Ainda há tempo para ouvir Raul Seixas [Por Wilson Nogueira*]
É preciso parar o mundo para expor as suas interdependências, as suas complementariedades, os seus antagonismos, as suas contradições.
Quando Raul Seixas escreveu e cantou O dia em que a terra parou as epidemias já rondavam o mundo havia muito tempo.
Não seria forçoso entendê-lo de forma tão direta assim, afinal vivemos uma situação real em que a terra parou.
Mas a interpretação da obra artística não deve se prender somente àquilo que o criador pensou ou deixou de pensar sobre a sua criação.
Cada espectador/leitor/ouvinte, diante da arte edificante, realça impressões a partir da sua visão de mundo.
É assim que a obra se torna imortal, porque, como acontece com o universo, ela também se expande no espaço e no tempo infinitos.
Raul nos estende a possibilidade de acesso à consciência de que, em algum momento, devemos parar para pensar na complexidade do mundo, partindo de situações básicas do cotidiano, como o costume de comprar pão pela manhã, na esquina.
É preciso parar o mundo para expor as suas interdependências, as suas complementariedades, os seus antagonismos, as suas contradições.
Essa parada, pensada por Raul, viria como resultado de uma profunda conscientização de que o planeta é uno e múltiplo ao mesmo tempo, um estado iluminado, uma espiritualidade elevada, para devolver a humanidade à unidade da natureza.
Parece-me que a chave dessa interpretação está no fato de que, no “sonho do sonhador”, todas as pessoas do mundo inteiro “resolveram não sair de casa”.
No contexto desta pandemia do novo coronavírus, as pessoas em todo o mundo foram, antes mesmo de decidir espontaneamente, obrigadas a parar em razão do medo de morrer.
Melhor seria se tivéssemos ouvido, também com a consciência, O dia em que a terra parou.
Certamente, não estaríamos passando por esse aperreio, pagando muito mais caro pela ignorância, insensatez e insensibilidade.
A natureza, por sua vez, manifesta-se agradecida à força dos seus mistérios e incertezas que fizeram o mundo dos humanos parar por algumas semanas ou meses. Quem sabe!?

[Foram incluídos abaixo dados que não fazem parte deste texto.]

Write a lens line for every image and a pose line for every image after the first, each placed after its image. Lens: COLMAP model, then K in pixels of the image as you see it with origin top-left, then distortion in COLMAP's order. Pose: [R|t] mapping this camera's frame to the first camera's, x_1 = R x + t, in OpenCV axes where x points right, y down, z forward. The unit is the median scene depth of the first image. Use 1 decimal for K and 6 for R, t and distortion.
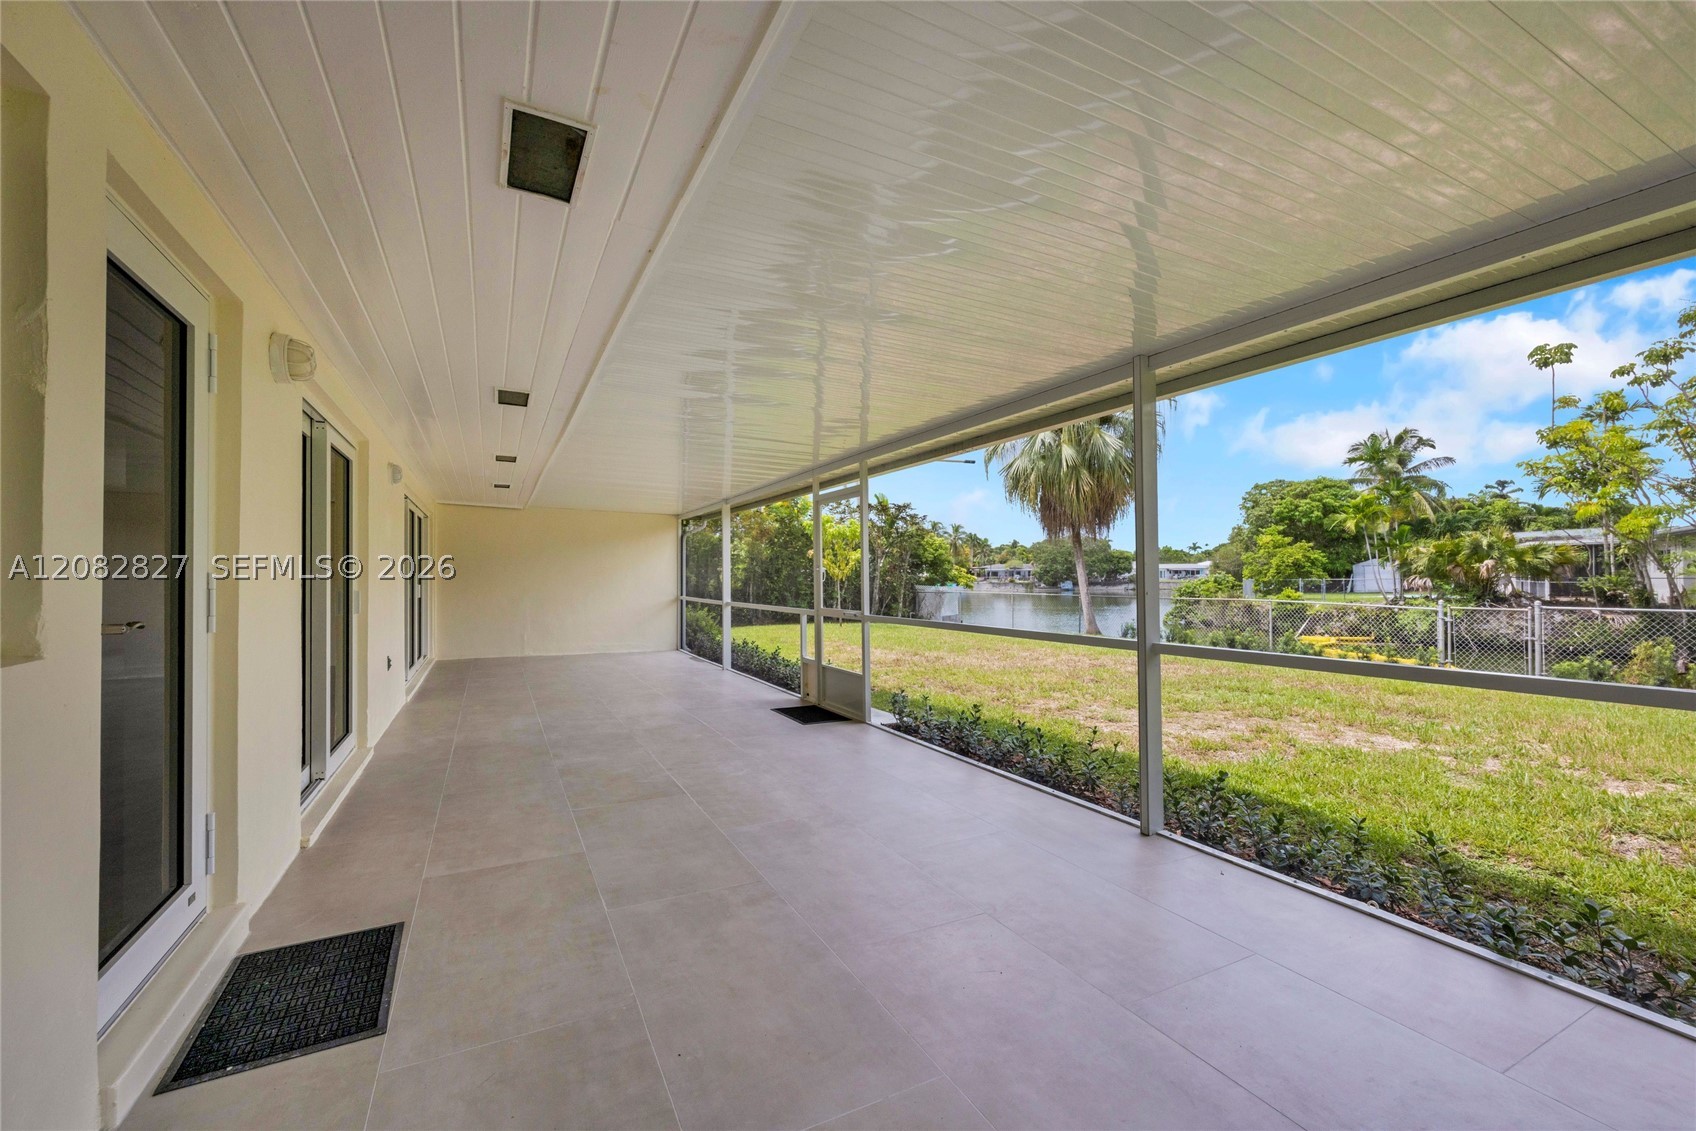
lens RADIAL K [[674.4, 0, 816.0], [0, 674.4, 567.0], [0, 0, 1]] dist [-0.001202, -0.000224]
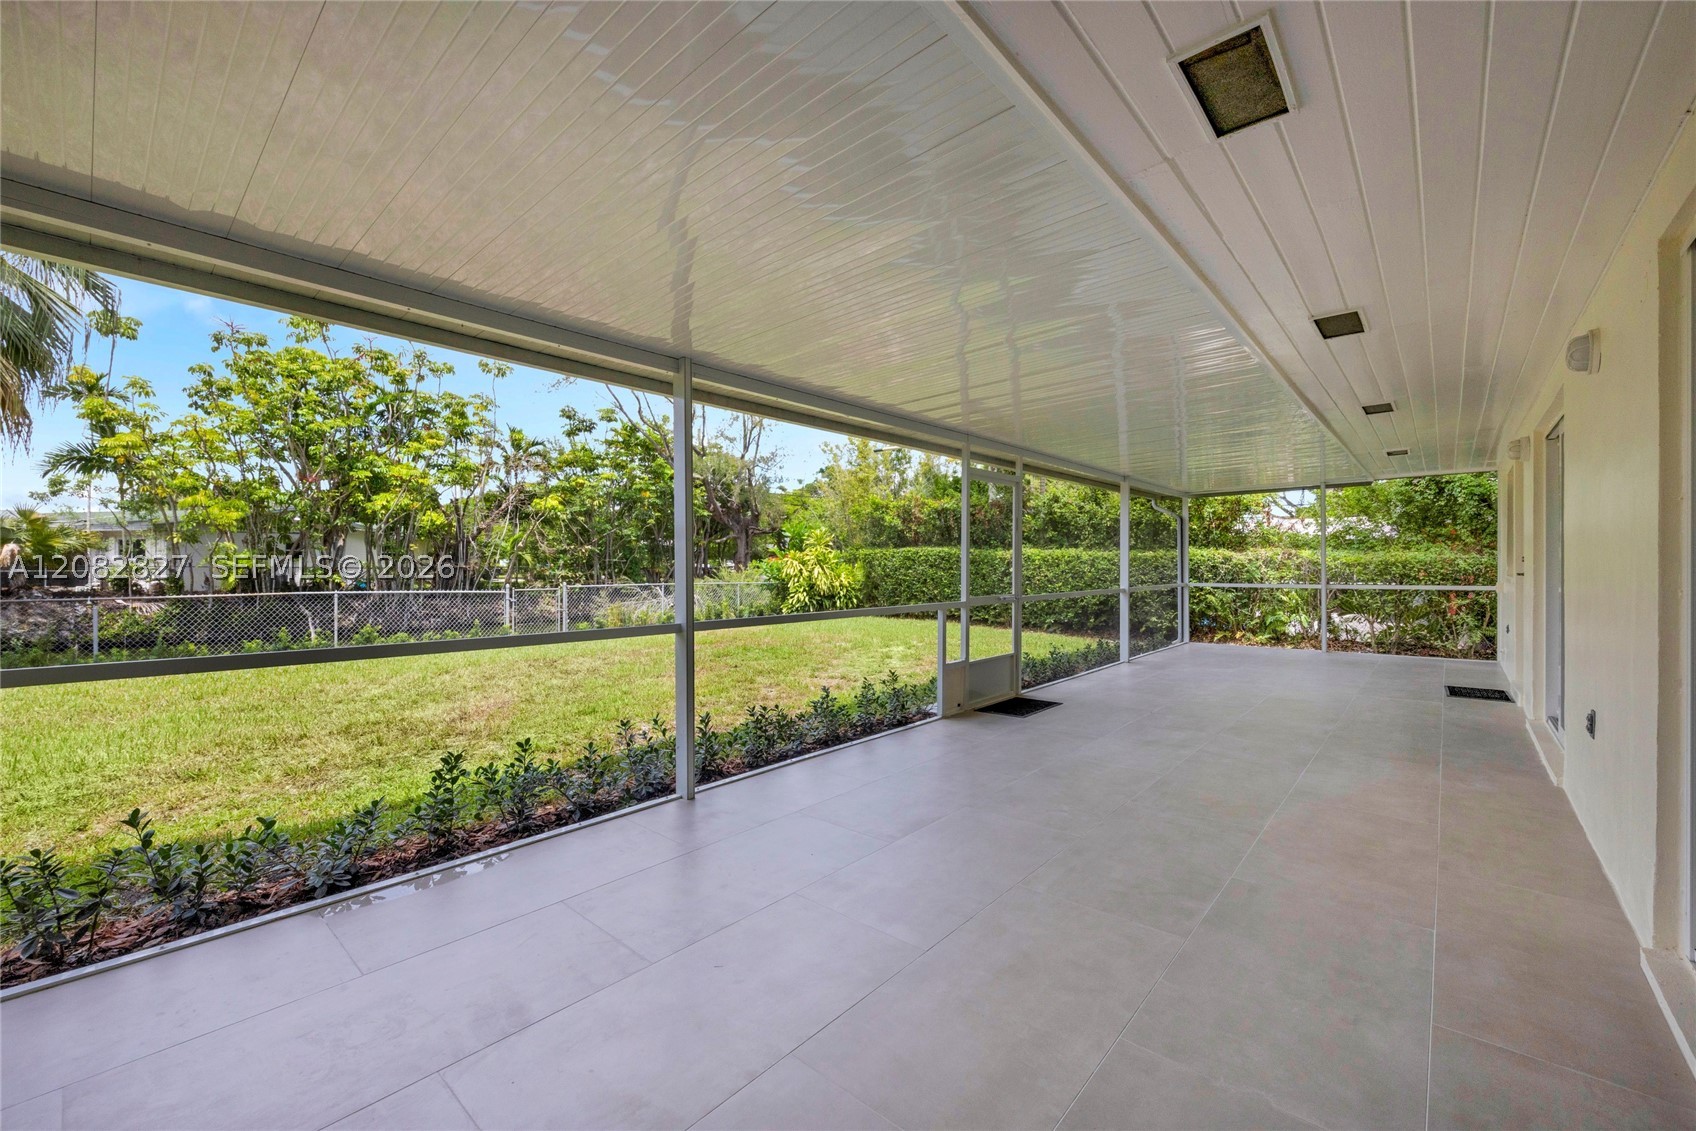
lens RADIAL K [[641.6, 0, 849.5], [0, 641.6, 562.7], [0, 0, 1]] dist [-0.002324, 0.000057]
pose [[-0.380798, 0.010831, 0.924595, -0.549825], [-0.008091, 0.999854, -0.015045, 0.027801], [-0.924623, -0.013210, -0.380654, 1.114756]]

Os golfinhos, os peixes e os cisnes voltaram a nadar nos canais de Veneza, em Roma.
A passarada e as tartarugas retornaram à Lagoa Rodrigo de Fretas, no Rio de Janeiro, Brasil.

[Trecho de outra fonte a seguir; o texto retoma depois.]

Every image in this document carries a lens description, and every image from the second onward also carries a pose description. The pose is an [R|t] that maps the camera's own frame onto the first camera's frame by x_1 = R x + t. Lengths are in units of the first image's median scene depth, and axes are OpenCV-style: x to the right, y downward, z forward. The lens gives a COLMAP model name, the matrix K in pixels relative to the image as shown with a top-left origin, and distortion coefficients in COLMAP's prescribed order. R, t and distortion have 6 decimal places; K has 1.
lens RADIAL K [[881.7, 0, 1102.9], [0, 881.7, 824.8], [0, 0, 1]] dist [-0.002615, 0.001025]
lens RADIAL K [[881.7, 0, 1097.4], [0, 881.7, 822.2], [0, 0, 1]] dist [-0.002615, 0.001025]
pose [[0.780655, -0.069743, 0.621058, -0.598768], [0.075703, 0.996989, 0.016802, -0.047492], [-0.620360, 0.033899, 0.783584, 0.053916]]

Ursos, alces, renas, esquilos e bichos que até estavam considerados extintos reapareceram em cidades da Europa, atraídos pela ausência dos carros e das multidões nas ruas.
Nos parques de safari da África, leões, guepardos, leopardos e tigres aproveitam o calor do asfalto para fazer uma sonolenta sesta, porque os turistas não estão por lá para lhes aporrinhar.
O Raul, inspirado nos ensinamentos místicos, na ciência e na arte do bem viver, deu o seu recado profundo.
Poucos o ouviram.
A ciência também dá o seu recado.
Poucos a ouvem.
Os ensinamentos místicos dão seus recados.
Poucos os ouvem.
Agora é a natureza que se apresenta irada.
Ainda assim, são muitos os que não a ouvem.
Os ouvidos parecem mais atentos ao apelo frenético do consumismo, o qual já nos acena com um fim trágico para a vida no planeta.
Particularmente, rogo que essa pandemia seja freada o mais rápido possível, mas que nos afete com um jeito de bem viver.